Telecommunications firms vying for $7.2 billion in funding for broadband expansion are urging regulators to allow all companies that have current government licenses to be eligible to apply.
Firms, regulators and consumer groups are all lobbying to shape the unwritten rules that will govern how regulators dole out the money.
The U.S. Commerce Department will disperse most of the broadband funding included in the Obama administration's stimulus valued at nearly $800 billion. The broadband portion aims to bring technology to unserved and underserved areas.
"If we are to reach the goal of ubiquitous broadband availability, we must use all tools available and the private sector should be a part of that," Curt Stamp, president of the Independent Telephone and Telecommunication Alliance, told a public meeting on the program.
Stamp was also speaking for the broader wireless, phone and cable industry, as part of a broader industry coalition.

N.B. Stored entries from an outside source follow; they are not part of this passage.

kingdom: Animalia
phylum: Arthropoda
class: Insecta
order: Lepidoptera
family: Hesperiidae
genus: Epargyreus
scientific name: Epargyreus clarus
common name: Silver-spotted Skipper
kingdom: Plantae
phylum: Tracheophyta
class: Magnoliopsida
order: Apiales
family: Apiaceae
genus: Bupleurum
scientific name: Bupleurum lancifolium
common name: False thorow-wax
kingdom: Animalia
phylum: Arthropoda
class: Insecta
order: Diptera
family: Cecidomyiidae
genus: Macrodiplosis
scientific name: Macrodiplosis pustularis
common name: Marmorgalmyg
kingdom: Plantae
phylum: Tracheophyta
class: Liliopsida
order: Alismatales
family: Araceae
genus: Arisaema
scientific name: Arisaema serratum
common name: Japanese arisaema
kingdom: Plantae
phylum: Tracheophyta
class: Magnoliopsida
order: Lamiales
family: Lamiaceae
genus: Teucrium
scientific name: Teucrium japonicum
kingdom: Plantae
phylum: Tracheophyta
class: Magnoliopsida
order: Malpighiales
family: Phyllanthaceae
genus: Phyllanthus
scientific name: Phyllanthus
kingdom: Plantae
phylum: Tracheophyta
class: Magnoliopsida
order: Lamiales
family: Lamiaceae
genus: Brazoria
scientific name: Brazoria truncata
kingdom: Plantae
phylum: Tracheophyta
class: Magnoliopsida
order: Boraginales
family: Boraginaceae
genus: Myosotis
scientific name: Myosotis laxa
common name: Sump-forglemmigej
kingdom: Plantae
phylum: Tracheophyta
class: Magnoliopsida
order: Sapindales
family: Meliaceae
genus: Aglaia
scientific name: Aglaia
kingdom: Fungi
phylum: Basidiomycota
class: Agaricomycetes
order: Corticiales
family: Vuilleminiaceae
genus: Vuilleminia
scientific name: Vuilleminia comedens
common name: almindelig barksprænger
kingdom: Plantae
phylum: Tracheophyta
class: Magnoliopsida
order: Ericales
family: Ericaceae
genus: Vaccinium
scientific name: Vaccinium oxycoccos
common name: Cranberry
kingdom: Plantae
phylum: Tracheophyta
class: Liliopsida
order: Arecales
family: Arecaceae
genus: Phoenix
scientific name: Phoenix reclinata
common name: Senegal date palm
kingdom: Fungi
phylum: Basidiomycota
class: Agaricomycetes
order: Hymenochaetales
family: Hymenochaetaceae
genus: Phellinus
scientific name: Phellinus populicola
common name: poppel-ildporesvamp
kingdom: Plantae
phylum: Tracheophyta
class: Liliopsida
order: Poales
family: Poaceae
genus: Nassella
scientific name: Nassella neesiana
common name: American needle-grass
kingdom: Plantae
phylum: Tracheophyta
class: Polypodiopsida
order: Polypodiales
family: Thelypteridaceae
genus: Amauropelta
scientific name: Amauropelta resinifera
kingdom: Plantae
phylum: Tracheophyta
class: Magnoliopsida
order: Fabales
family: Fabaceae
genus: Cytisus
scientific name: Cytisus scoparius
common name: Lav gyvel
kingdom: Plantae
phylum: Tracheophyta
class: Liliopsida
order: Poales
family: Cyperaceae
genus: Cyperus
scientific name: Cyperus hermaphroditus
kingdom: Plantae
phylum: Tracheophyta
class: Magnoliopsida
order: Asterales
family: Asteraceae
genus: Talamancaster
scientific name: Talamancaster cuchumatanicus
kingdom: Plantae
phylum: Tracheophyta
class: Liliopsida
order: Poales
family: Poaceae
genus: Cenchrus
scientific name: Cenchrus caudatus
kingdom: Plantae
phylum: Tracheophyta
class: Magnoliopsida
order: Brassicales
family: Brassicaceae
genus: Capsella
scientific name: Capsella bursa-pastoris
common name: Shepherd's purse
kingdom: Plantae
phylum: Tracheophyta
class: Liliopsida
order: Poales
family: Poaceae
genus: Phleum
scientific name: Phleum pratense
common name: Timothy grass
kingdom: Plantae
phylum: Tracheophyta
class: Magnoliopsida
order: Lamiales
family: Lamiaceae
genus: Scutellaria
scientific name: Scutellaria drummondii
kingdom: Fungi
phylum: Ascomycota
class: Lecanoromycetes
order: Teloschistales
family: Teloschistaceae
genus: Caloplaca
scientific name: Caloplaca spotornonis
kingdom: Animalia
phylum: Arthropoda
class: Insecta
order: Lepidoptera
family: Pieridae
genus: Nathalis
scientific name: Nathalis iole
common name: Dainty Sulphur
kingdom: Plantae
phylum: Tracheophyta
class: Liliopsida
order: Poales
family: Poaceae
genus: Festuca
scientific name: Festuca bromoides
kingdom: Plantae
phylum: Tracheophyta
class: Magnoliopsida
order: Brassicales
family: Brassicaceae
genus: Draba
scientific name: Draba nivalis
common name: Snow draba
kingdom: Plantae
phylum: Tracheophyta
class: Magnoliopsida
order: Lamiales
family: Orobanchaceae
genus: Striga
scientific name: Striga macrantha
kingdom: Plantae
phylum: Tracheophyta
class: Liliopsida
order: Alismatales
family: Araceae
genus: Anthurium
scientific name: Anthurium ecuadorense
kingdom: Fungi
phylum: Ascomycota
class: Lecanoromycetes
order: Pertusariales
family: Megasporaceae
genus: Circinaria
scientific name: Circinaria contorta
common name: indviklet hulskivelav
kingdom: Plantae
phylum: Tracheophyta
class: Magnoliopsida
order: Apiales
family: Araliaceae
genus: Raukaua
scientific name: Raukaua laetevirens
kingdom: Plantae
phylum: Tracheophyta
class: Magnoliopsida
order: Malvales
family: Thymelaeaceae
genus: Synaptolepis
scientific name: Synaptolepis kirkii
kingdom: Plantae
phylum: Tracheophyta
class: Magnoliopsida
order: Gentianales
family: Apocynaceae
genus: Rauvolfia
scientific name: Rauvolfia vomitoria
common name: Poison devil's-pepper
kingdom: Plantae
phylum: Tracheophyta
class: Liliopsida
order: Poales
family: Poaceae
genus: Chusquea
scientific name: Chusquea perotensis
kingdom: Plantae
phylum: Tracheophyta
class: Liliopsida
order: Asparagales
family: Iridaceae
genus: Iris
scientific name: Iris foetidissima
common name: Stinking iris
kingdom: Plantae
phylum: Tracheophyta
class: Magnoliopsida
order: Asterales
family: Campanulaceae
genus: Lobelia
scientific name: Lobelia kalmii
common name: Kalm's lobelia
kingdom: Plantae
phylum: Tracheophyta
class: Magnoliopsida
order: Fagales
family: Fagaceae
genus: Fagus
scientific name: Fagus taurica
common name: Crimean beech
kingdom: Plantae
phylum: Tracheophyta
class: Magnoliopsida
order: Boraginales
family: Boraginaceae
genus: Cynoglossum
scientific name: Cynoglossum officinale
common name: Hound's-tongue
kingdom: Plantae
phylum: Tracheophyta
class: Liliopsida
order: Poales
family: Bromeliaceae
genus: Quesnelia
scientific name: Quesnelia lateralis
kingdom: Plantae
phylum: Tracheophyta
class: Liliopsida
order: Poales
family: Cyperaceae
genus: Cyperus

On the other hand, state and consumer groups say the bar should be set higher for private sector eligibility, including showing a track record in supporting local communities and working with state governments.
So what exactly is the public interest? Ubiquitous broadband, but no guarantee of quality, or quality broadband with limited availability?
The tough call is that, for most companies, it's not economically viable to operate in hard-to-serve areas -- the exact point of the government funding.
Naturally, telecommunications firms are only interested in profits. But should the government subsidize a carrier that previously failed to serve underserved areas? Or should it deny shoddy service -- at the expense of connectivity?
What price to pay for nationwide broadband?